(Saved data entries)
———

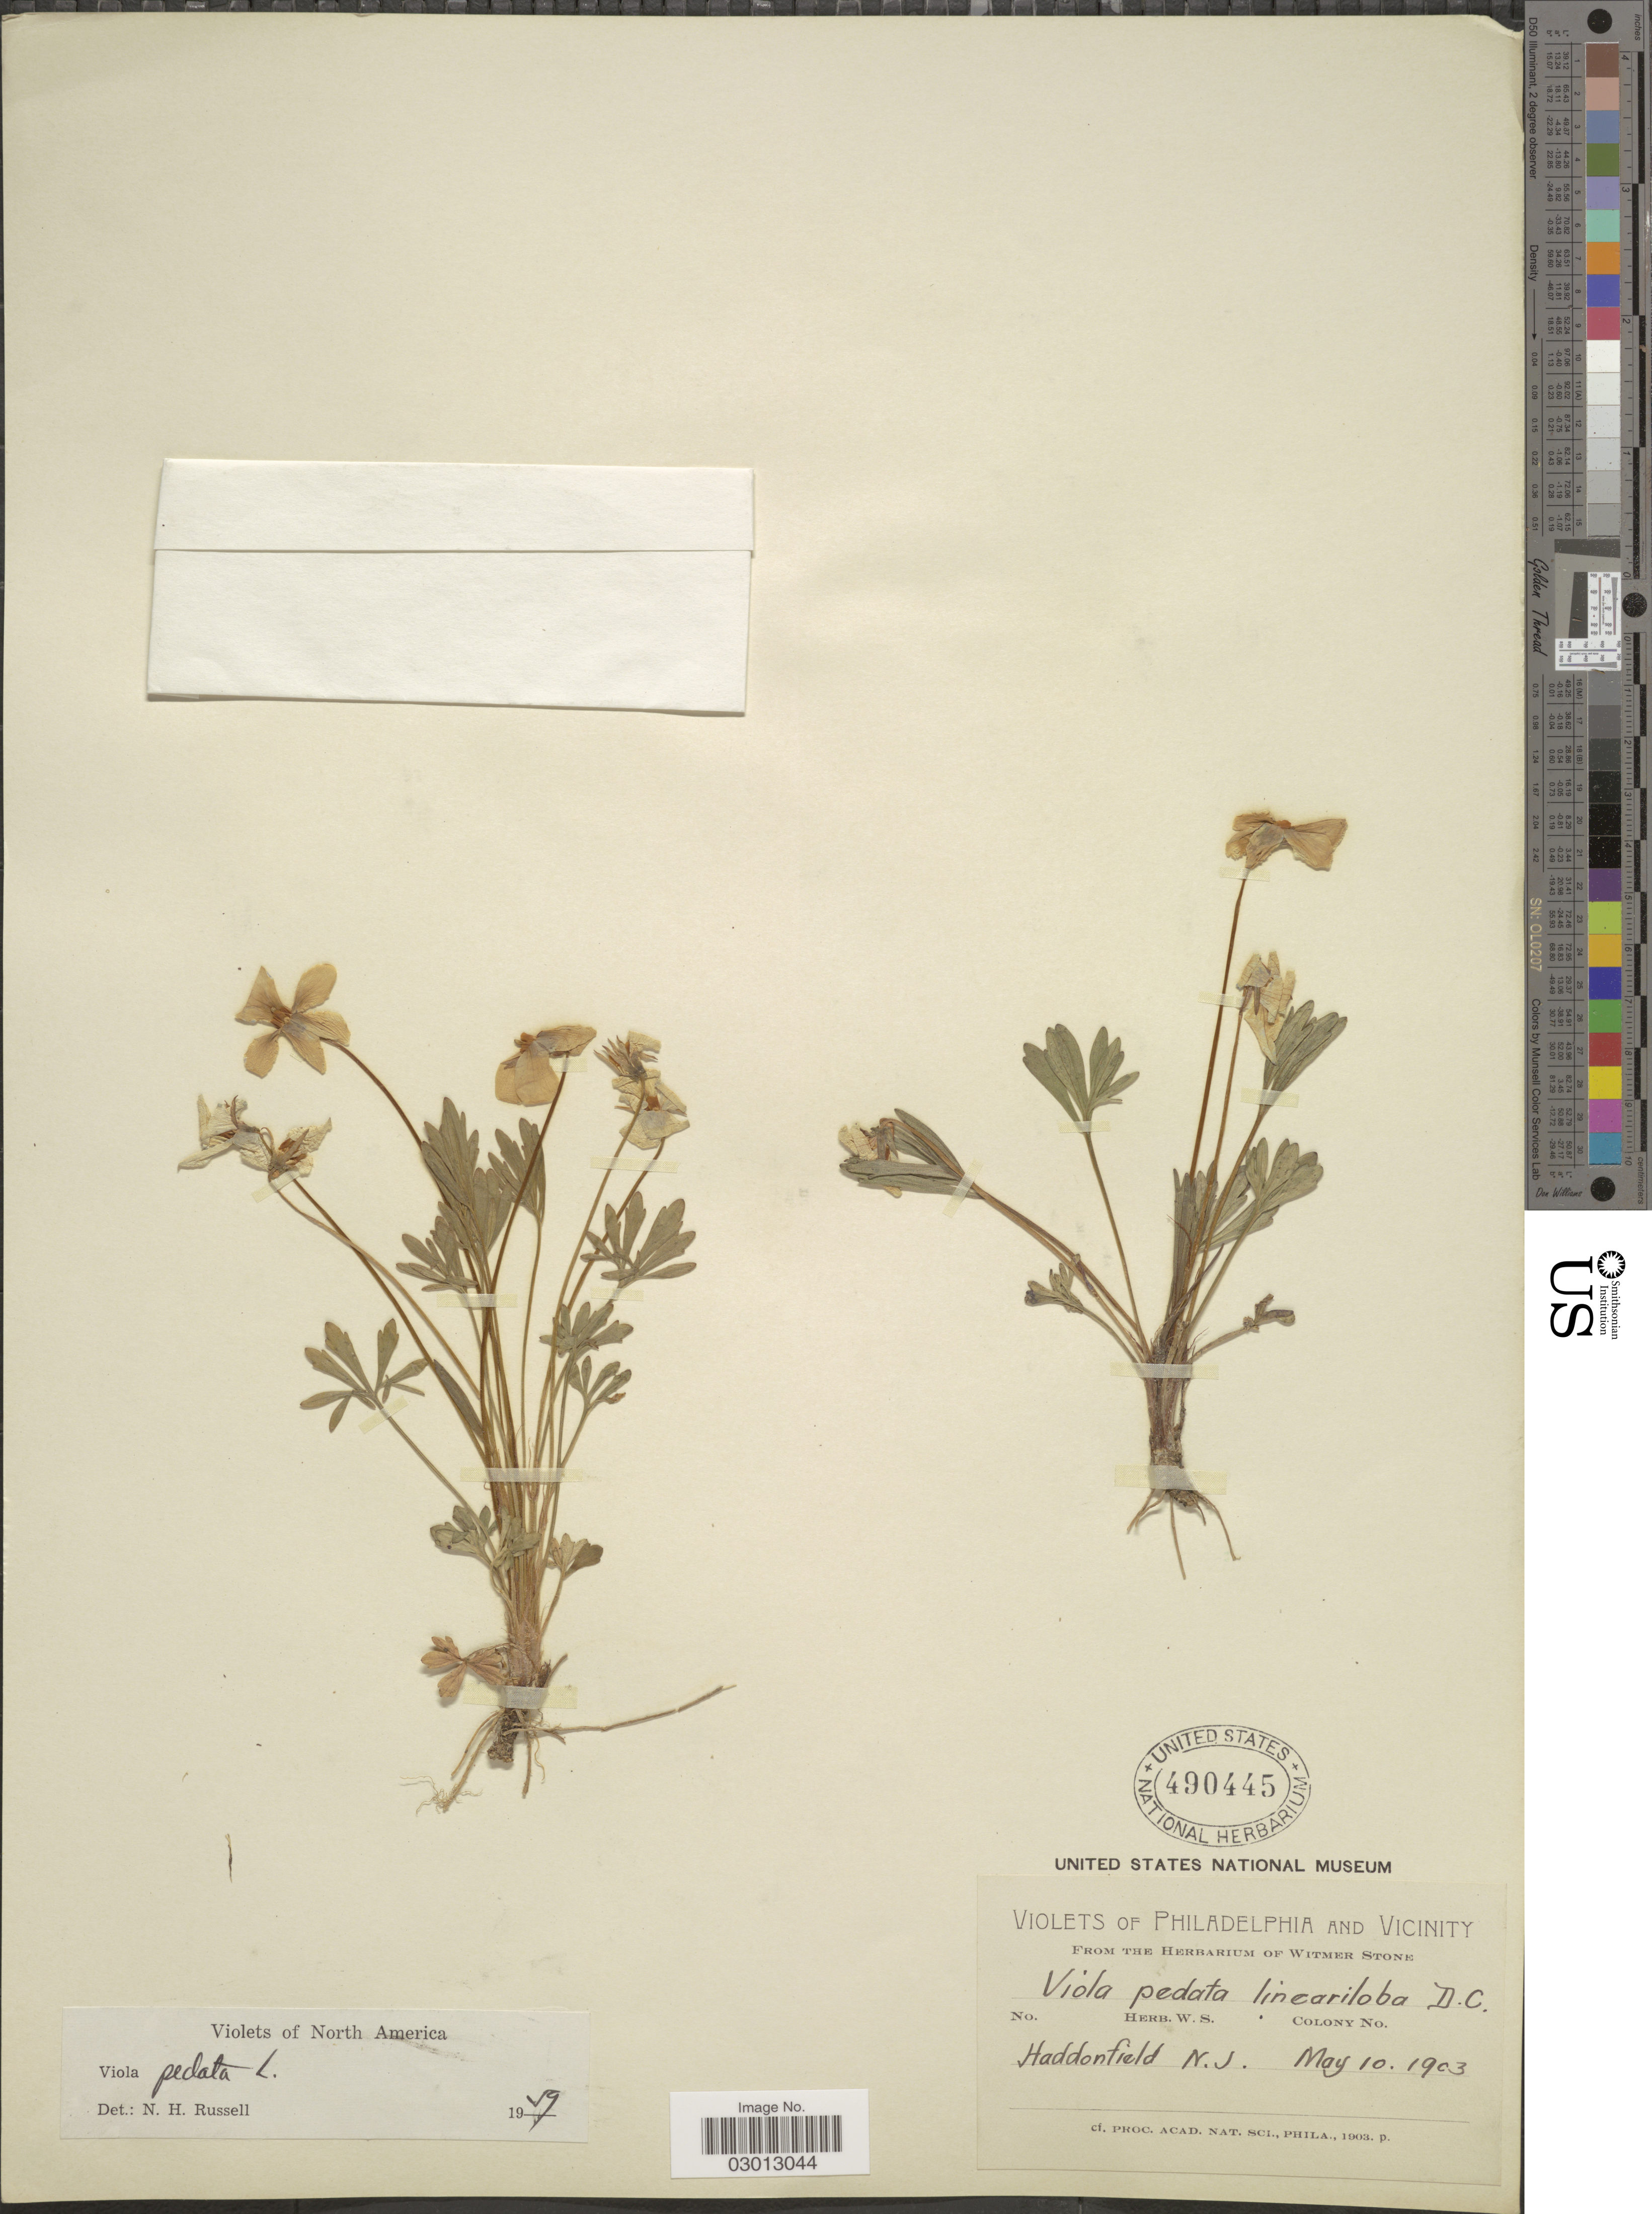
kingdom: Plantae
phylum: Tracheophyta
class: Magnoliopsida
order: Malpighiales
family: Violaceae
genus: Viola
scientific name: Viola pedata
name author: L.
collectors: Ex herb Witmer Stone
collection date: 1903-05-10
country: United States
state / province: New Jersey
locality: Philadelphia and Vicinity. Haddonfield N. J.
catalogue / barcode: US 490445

———

What you need to do. In the records, from the line containing "genus: Viola" through the end, replace "collection date" with "date collected" and leave all else unchanged. Give only those lines.

Full response.
genus: Viola
scientific name: Viola pedata
name author: L.
collectors: Ex herb Witmer Stone
date collected: 1903-05-10
country: United States
state / province: New Jersey
locality: Philadelphia and Vicinity. Haddonfield N. J.
catalogue / barcode: US 490445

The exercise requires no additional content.